• **Supplied data**
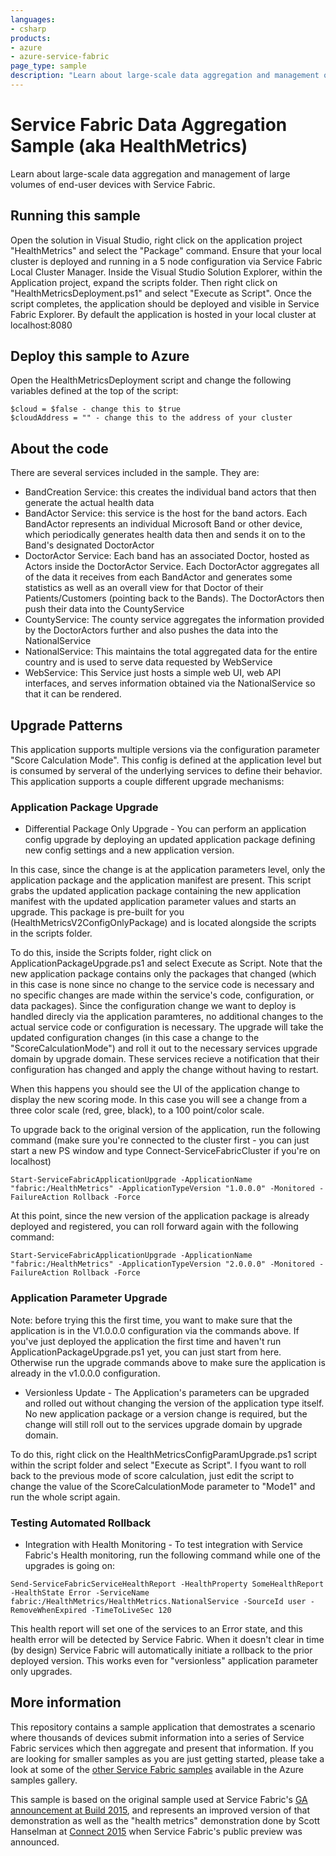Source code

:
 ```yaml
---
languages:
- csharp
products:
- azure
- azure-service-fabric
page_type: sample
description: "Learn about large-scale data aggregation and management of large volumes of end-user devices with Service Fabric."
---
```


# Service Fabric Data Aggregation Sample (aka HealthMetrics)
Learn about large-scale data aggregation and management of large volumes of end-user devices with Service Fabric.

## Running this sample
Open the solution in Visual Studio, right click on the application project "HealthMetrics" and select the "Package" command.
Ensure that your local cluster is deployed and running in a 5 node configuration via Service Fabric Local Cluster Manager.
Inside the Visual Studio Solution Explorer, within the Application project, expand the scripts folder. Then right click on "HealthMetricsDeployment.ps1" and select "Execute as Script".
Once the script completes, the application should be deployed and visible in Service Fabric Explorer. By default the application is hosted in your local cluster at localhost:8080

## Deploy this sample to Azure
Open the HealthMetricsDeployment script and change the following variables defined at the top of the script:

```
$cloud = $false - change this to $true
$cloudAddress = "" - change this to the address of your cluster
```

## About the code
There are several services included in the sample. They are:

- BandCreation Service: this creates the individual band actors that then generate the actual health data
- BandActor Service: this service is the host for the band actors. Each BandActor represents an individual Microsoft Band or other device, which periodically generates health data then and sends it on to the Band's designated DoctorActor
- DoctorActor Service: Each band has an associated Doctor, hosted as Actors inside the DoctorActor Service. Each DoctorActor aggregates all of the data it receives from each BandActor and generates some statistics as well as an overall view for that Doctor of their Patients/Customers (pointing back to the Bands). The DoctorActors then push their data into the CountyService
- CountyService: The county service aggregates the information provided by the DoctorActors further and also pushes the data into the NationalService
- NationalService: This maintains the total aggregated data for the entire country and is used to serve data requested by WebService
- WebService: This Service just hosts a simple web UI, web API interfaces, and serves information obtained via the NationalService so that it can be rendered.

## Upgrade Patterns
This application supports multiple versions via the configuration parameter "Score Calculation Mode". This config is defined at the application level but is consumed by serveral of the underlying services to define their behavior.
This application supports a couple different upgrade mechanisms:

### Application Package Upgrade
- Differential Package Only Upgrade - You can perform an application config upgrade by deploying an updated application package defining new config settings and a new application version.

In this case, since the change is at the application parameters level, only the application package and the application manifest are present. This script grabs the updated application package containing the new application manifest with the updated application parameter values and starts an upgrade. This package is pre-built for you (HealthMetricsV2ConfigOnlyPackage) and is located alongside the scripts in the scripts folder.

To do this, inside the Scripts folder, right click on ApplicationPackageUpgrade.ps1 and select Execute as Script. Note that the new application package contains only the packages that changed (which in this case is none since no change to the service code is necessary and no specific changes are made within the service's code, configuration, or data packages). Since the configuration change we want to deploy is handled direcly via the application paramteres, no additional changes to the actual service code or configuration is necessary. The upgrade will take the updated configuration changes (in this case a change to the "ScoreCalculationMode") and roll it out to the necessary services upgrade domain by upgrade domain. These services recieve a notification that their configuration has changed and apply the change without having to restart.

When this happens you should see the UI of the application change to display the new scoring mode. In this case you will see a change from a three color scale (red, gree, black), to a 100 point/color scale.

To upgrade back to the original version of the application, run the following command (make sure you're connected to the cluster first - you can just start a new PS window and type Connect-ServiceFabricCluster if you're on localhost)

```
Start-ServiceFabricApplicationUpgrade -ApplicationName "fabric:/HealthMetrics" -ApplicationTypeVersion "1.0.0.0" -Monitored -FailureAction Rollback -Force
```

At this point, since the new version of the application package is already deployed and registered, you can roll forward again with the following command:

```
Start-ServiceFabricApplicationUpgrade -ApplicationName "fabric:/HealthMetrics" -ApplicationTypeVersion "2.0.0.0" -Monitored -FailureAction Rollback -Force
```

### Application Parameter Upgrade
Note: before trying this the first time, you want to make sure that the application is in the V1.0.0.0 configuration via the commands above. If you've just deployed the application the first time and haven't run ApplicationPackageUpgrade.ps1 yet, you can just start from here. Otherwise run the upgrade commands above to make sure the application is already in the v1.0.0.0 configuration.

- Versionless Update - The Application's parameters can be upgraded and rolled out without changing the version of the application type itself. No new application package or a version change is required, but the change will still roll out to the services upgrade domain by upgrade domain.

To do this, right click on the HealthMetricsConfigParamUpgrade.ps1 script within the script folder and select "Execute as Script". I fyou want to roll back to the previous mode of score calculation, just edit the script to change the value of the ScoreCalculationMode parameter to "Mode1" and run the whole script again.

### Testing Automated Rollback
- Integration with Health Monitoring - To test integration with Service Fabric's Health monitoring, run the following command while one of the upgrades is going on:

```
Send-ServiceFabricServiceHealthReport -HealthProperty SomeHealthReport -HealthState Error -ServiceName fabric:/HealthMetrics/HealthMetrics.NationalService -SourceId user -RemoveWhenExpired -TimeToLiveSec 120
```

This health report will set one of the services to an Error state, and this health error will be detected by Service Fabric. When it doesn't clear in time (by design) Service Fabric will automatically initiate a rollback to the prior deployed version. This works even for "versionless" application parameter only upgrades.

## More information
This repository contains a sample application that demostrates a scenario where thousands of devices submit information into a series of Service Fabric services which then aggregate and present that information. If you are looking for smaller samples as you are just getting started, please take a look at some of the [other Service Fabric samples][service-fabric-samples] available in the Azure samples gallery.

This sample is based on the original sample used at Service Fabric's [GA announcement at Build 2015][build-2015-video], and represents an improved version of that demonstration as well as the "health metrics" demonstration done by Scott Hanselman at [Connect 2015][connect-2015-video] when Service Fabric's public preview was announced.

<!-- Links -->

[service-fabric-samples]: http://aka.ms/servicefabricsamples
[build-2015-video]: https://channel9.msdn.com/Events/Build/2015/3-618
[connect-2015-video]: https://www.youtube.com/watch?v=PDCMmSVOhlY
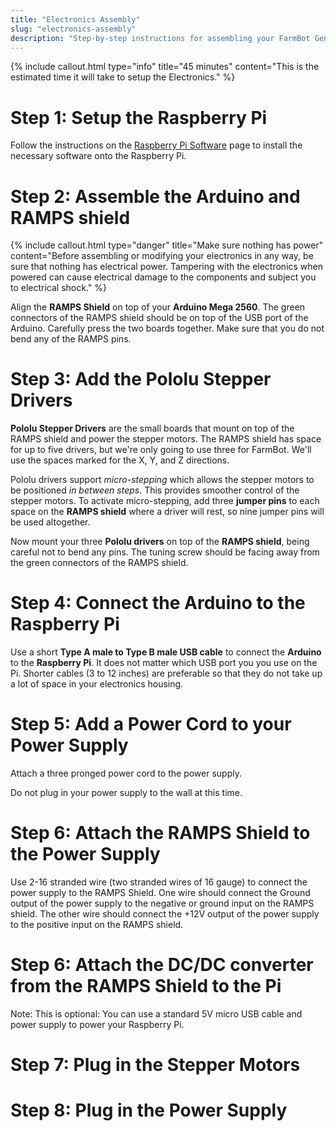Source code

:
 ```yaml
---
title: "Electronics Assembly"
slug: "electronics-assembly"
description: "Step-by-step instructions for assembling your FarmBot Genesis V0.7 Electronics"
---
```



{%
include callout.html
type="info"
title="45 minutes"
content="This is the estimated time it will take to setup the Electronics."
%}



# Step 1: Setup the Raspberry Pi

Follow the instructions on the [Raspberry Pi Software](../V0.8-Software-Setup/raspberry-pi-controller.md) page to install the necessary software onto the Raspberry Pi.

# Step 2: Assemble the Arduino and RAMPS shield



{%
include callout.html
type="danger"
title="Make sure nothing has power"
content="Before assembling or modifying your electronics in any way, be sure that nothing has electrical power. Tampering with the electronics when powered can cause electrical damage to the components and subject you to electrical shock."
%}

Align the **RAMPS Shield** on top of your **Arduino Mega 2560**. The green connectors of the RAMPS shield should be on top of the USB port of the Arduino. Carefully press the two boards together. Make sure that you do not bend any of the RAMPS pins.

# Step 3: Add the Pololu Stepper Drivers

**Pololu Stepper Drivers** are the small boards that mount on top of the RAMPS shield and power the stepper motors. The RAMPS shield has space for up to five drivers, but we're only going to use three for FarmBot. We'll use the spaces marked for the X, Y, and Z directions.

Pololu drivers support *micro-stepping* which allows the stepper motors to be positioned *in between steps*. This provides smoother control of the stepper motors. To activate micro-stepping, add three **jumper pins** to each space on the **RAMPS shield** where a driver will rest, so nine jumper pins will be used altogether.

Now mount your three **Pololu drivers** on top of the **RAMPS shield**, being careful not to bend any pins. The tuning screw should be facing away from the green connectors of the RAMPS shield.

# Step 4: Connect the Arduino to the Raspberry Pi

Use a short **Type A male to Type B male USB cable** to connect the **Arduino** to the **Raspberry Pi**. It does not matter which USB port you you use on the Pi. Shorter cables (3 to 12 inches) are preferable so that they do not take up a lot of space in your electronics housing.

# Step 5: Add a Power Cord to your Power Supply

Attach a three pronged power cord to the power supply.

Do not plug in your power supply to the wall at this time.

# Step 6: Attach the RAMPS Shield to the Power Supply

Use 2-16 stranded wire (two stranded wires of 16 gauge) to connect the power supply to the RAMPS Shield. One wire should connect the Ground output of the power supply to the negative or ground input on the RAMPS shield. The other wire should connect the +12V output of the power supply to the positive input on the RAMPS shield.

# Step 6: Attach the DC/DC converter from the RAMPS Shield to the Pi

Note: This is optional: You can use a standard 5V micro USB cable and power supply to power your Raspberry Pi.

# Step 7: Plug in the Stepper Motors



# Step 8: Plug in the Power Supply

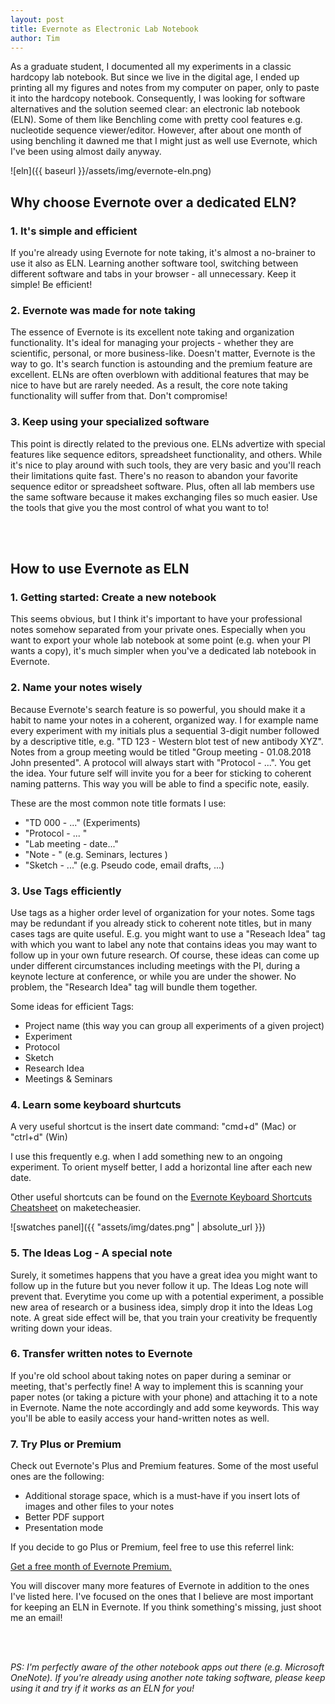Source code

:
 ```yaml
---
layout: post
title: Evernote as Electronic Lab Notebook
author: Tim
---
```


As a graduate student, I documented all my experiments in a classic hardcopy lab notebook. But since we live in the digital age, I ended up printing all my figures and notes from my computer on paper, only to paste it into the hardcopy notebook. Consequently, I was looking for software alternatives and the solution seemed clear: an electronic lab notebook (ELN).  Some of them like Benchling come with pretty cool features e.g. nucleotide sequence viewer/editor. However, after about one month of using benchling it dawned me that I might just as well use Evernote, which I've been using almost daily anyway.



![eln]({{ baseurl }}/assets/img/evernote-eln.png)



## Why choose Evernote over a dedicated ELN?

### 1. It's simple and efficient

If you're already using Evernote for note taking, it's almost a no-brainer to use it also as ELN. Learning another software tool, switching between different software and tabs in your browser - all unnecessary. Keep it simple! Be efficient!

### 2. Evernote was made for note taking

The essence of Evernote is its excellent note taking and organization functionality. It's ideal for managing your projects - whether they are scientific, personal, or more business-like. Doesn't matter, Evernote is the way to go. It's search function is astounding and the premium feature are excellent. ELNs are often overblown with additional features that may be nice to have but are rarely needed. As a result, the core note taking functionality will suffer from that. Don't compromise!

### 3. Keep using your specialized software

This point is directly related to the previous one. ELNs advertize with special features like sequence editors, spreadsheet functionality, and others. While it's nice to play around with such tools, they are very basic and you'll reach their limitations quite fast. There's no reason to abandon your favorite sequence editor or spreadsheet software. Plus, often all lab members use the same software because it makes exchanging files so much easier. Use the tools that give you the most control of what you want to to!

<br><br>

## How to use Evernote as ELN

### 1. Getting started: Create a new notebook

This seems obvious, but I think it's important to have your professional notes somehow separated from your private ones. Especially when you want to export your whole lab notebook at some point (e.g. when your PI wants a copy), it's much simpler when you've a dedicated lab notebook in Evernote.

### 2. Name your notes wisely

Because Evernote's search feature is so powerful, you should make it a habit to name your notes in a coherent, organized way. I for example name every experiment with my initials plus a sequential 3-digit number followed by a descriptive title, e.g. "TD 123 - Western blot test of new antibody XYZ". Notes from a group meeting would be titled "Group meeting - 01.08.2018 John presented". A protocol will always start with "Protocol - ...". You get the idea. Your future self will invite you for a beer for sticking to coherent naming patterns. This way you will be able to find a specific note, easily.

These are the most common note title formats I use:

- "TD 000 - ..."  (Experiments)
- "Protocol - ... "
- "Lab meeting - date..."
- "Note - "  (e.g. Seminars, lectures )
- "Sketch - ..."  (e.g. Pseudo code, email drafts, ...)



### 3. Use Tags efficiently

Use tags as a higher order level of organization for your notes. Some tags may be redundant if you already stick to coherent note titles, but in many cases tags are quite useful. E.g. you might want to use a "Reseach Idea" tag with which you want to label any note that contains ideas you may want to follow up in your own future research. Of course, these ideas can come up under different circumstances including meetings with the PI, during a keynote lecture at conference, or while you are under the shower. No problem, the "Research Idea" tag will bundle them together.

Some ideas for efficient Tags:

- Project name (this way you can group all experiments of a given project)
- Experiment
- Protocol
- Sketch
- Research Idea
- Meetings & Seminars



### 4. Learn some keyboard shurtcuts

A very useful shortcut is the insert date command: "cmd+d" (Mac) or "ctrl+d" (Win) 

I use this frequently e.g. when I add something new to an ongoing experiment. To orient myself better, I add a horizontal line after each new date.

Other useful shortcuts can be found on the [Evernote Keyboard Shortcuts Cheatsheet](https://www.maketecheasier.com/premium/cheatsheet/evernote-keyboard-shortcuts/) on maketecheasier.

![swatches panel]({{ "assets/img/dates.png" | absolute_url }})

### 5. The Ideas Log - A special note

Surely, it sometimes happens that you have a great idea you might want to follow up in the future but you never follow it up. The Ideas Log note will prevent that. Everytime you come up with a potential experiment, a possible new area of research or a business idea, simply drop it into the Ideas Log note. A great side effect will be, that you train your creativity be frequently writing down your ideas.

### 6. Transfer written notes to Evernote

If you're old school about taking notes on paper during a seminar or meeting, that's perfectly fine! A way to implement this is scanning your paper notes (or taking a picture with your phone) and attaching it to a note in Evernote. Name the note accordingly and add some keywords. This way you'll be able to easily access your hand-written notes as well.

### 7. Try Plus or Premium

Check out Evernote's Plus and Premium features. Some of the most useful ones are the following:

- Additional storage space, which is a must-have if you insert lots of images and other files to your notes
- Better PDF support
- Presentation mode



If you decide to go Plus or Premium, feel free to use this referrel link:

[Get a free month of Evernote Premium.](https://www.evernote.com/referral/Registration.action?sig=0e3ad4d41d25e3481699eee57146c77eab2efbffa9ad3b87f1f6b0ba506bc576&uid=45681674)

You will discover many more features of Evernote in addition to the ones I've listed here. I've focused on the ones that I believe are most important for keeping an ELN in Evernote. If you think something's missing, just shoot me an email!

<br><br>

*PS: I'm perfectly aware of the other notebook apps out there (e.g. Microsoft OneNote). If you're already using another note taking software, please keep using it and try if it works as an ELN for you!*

• **Instructions for the task**
"green" is the string to look for; please copy every line of the records above where it appears.

• **Expected answer**
Align the **RAMPS Shield** on top of your **Arduino Mega 2560**. The green connectors of the RAMPS shield should be on top of the USB port of the Arduino. Carefully press the two boards together. Make sure that you do not bend any of the RAMPS pins.
Now mount your three **Pololu drivers** on top of the **RAMPS shield**, being careful not to bend any pins. The tuning screw should be facing away from the green connectors of the RAMPS shield.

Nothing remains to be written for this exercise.